Due indagini di campo hanno scoperto che tra le maggiori società al mondo nel settore dell'olio di palma sostenibile c'è chi vìola i diritti umani

olio di palma sostenibile

 

Ancora uno scandalo per l’olio di palma sostenibile

 

(Rinnovabili.it) – Esisterebbero almeno due casi in cui produttori certificati di olio di palma sostenibile violerebbero i diritti del lavoro, costringendo la manodopera a turni massacranti senza il pagamento degli straordinari, per raggiungere obiettivi di produttività al limite dell’utopia. Per rispettare le consegne, diversi i lavoratori avrebbero portato con sé mogli e figli, contribuendo ad una violazione delle norme internazionali sul lavoro minorile.
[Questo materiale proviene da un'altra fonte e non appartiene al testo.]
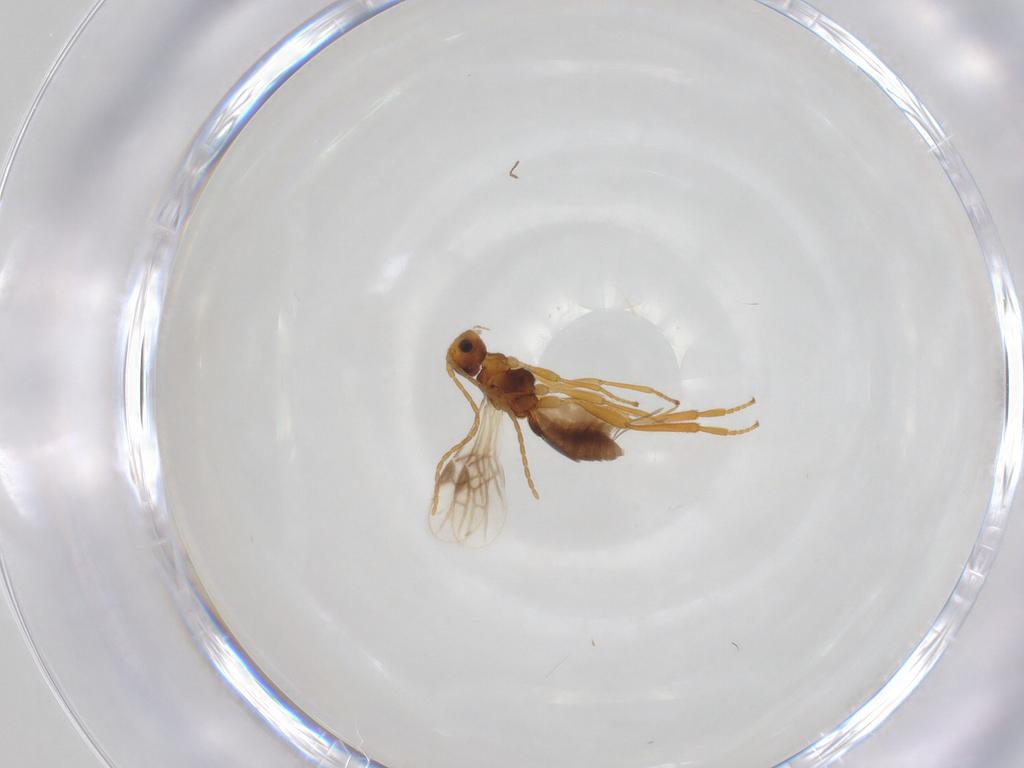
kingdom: Animalia
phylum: Arthropoda
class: Insecta
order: Hymenoptera
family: Braconidae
La denuncia è contenuta in un rapporto di SOMO, centro di ricerca olandese sull’operato delle multinazionali attivo dal 1973, che analizza due casi studio in Indonesia. Il primo riguarda l’azienda Murini Sam Sam, di proprietà della società Wilmar International, membro di RSPO e primo produttore mondiale di olio di palma con il controllo sul 43% del commercio mondiale. Murini Sam Sam gestisce piantagioni e impianti di trasformazione a Sumatra. Il secondo coinvolge Aneka Inti Persada, anch’essa attiva in diverse piantagioni e impianti sull’isola di Sumatra e controllata dalla Sime Darby, società malese tra i primi 10 produttori mondiali e membro di RSPO.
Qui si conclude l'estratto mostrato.